Outside of being handed the check, few moments at a restaurant are more daunting than immediately after a sommelier or server pours the wine you’ve ordered and stands there expectantly, awaiting your judgment. The vast majority of patrons will accept it whether they like the wine or not, perhaps scared of looking silly or getting drawn into an uncomfortable conversation.

It’s an understandable impulse, but it puts both drinkers and conscientious wine professionals at a disadvantage. When you order wine in a restaurant, you are quite literally putting your money where your mouth is. A good sommelier wants you to be happy with your choice. Fortunately, there’s an art to speaking up.

A lot depends on why you’re refusing the wine. It almost goes without saying that if something is glaringly wrong with the wine, that’s a perfectly fine reason to send it back. Cork taint, which has a cardboard-y taste, is the most common flaw. If you detect any sort of wet newspaper notes, or suspect the wine might have cork taint, you should absolutely request a different bottle.

“If you are given the wine to taste, what are you looking for? You are looking for an obvious wine fault, and usually this means cork taint,” Jamie Goode, award-winning author and VinePair contributor, recently wrote. He notes that a variety of other, less obvious wine flaws like mousiness, excessive brett, or oxidation might also merit sending a bottle back, but can be difficult for many consumers to identify.

“What you are not doing is tasting the wine to see if it is just right for you tonight. The only acceptable reason to reject a wine is faultiness. Full stop,” Goode adds.

Others in the industry have a different, more democratic approach. Many working sommeliers have opened bottles with faulty corks that had, as a result, turned the wine to vinegar, or that had obviously oxidized far before their time. Other, older bottles might have foreign solids such as crumbly cork bits floating in them. Most restaurant professionals believe those bottles can and should be returned.
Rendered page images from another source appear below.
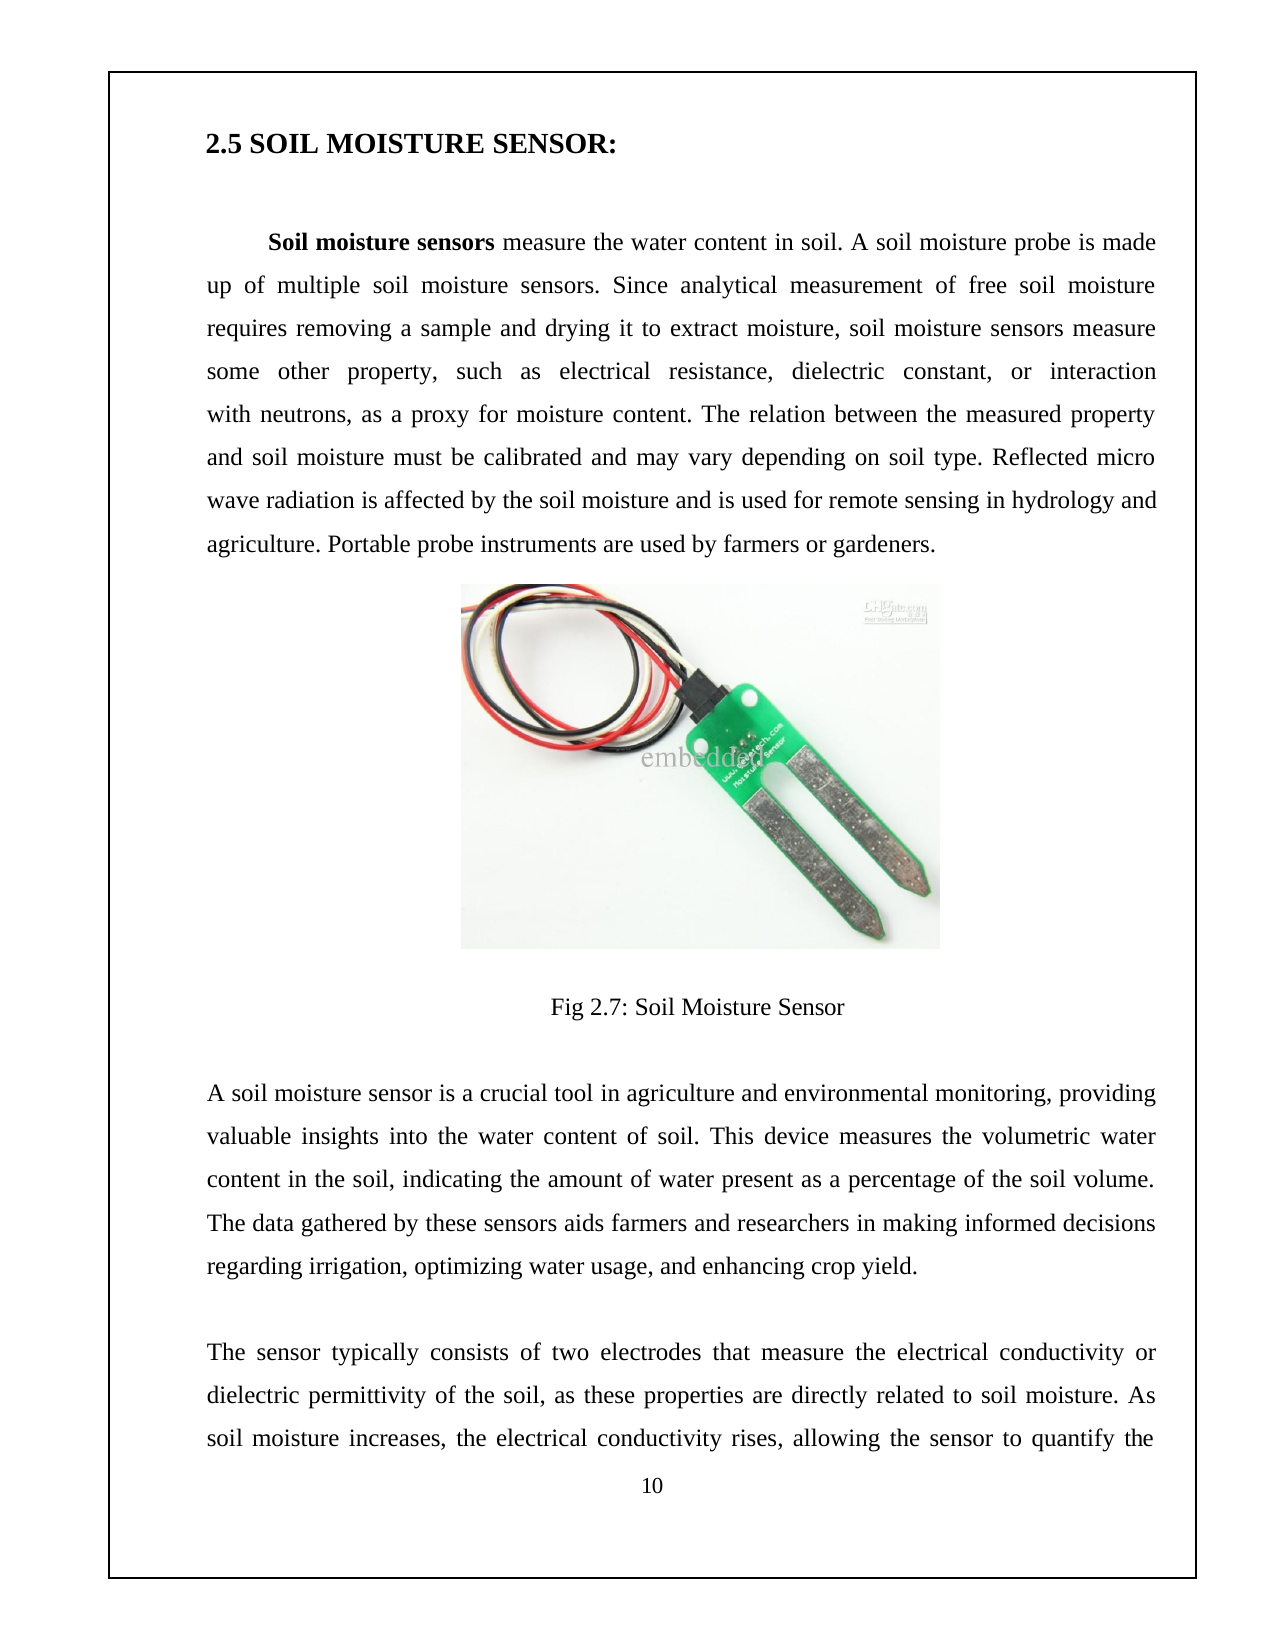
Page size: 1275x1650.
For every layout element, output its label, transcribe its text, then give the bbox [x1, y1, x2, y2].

text The sensor typically consists of two electrodes that measure the electrical conductivity or dielectric permittivity of the soil, as these properties are directly related to soil moisture. As soil moisture increases, the electrical conductivity rises, allowing the sensor to quantify the [207, 1337, 1157, 1452]
subtitle SOIL MOISTURE SENSOR: [205, 126, 1200, 160]
text Fig 2.7: Soil Moisture Sensor [550, 992, 1200, 1021]
text Soil moisture sensors measure the water content in soil. A soil moisture probe is made up of multiple soil moisture sensors. Since analytical measurement of free soil moisture requires removing a sample and drying it to extract moisture, soil moisture sensors measure some other property, such as electrical resistance, dielectric constant, or interaction with neutrons, as a proxy for moisture content. The relation between the measured property and soil moisture must be calibrated and may vary depending on soil type. Reflected micro wave radiation is affected by the soil moisture and is used for remote sensing in hydrology and agriculture. Portable probe instruments are used by farmers or gardeners. [207, 227, 1157, 557]
text A soil moisture sensor is a crucial tool in agriculture and environmental monitoring, providing valuable insights into the water content of soil. This device measures the volumetric water content in the soil, indicating the amount of water present as a percentage of the soil volume. The data gathered by these sensors aids farmers and researchers in making informed decisions regarding irrigation, optimizing water usage, and enhancing crop yield. [207, 1078, 1157, 1279]
picture [461, 584, 940, 949]
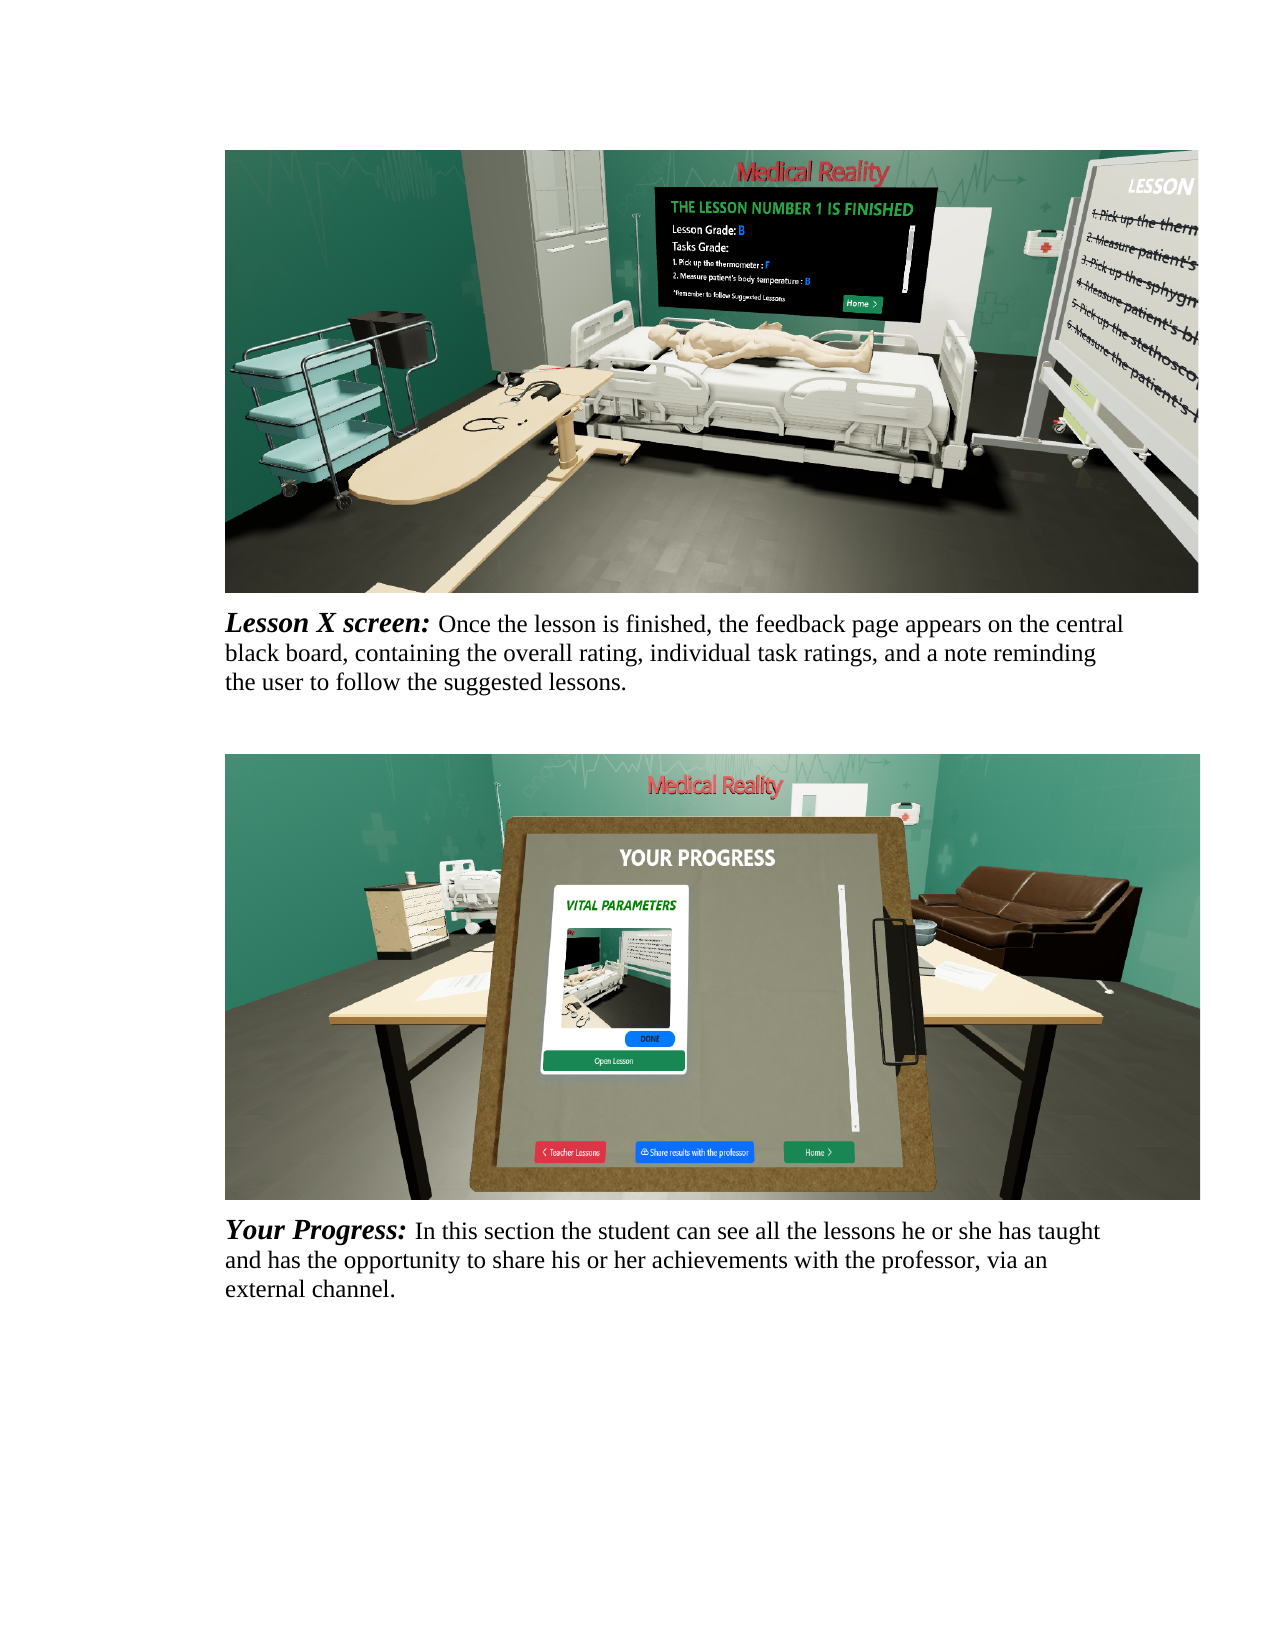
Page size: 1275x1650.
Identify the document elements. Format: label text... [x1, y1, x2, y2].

text Lesson X screen: Once the lesson is finished, the feedback page appears on the central black board, containing the overall rating, individual task ratings, and a note reminding the user to follow the suggested lessons. [225, 605, 1125, 696]
picture [225, 754, 1200, 1200]
text Your Progress: In this section the student can see all the lessons he or she has taught and has the opportunity to share his or her achievements with the professor, via an external channel. [225, 1212, 1125, 1303]
picture [225, 150, 1199, 593]
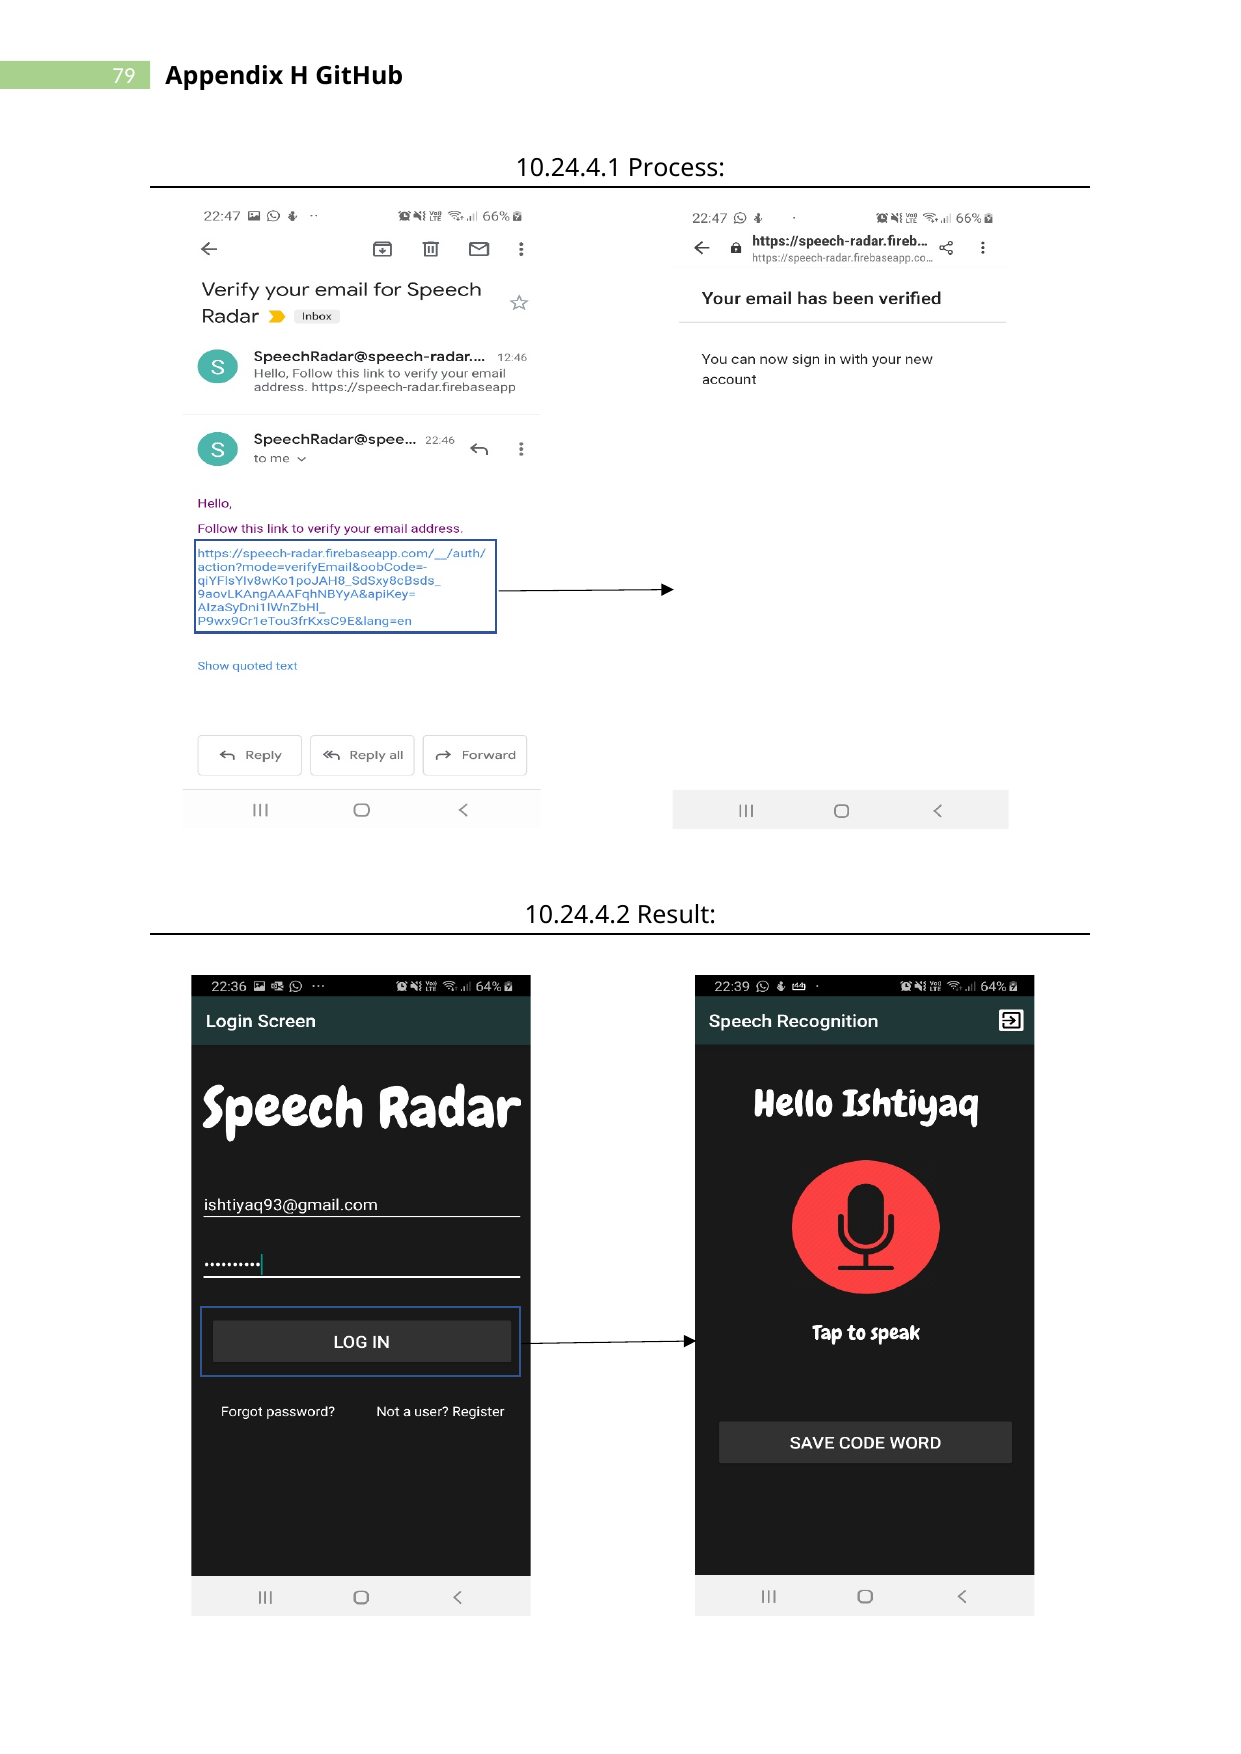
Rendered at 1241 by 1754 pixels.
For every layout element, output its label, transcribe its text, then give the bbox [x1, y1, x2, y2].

The stickier point comes when for whatever reason a guest or table is unsatisfied with a technically correct bottle. There are those who, like Goode, who operate from a “buyer beware” mindset. They believe that if you ordered it and don’t like it, that’s on you.

Cassandra Felix, head sommelier and beverage manager for Flagler’s Steakhouse at the Breakers in Palm Beach, Fla., feels differently. “We do not argue with the guest, ever,” she says. “If they’re unhappy or unsure, then I’ll taste the wine. I’ll inform them if I think the wine is fine, and if so, I’ll steer them towards another wine on the list. With a more expensive bottle, I’ll sometimes offer to double-decant it or to give it extra time to open up.”

Even in cases where the bottle costs upwards of $1,000 or more, Felix won’t make a guest pay for a wine they don’t want. After all, that unwanted bottle of wine can still be put to good use. A thoughtful sommelier might use it as an education tool for their staff, or pour it by the glass in an attempt to recoup the purchase cost. They might even offer tastes as a treat to valued regulars or other noteworthy guests.

If for any reason you suspect something is wrong with the wine, ask your server or sommelier to smell and taste it for themselves. If the wine is indeed flawed, they should open another bottle for you, no questions asked. In almost all cases, when a wine has a flaw, the restaurant will be reimbursed by the producer or distributor.

Of course, even if there’s nothing technically wrong with the wine, it might not suit you. This presents an opportunity for you to explain why the wine doesn’t meet your needs. Politeness counts, as does clarity.

In cases where the server or sommelier made a recommendation, they should graciously offer you a different wine that suits your tastes. Good wine professionals will make a note of how their suggestion and your tastes failed to line up, and will use it to better their service going forward. They will hopefully offer another recommendation that better takes your tastes into account.

On the other hand, if you ordered something on your own, you should still feel comfortable expressing your dissatisfaction. In this case, however, be prepared for a bit more resistance, especially if your server or somm offered to help you make a selection. If you’re respectful, staff at a quality restaurant will almost always take the bottle back. They will prefer you leave happy, even if that means wasting some wine.

The last thing to do as a wine consumer is to spend a bit of time thinking about your own tastes and preferences. One of the most powerful questions a sommelier might ask is, “What do you usually like to drink?” Those who can answer that question with specifics tend to get better, or at least more personalized recommendations than those who can’t. So, “Pinot Noir from Oregon or Burgundy” is a much clearer answer than “Pinot Noir.”

Similarly, spend a moment or two considering your price range, and how interested you are in trying something new. There’s zero shame in wanting a wine that fits your budget, or to have an old standby. Communicating that ahead of time will help avoid unpleasant moments.

If the dreaded moment does occur, however, and you truly dislike the bottle you’re tasting, stop fretting. Send back the wine. Do it gracefully and politely, and you’ll not only have a better drinking experience, but you’ll help remove some of the tension that surrounds the tableside tasting ritual.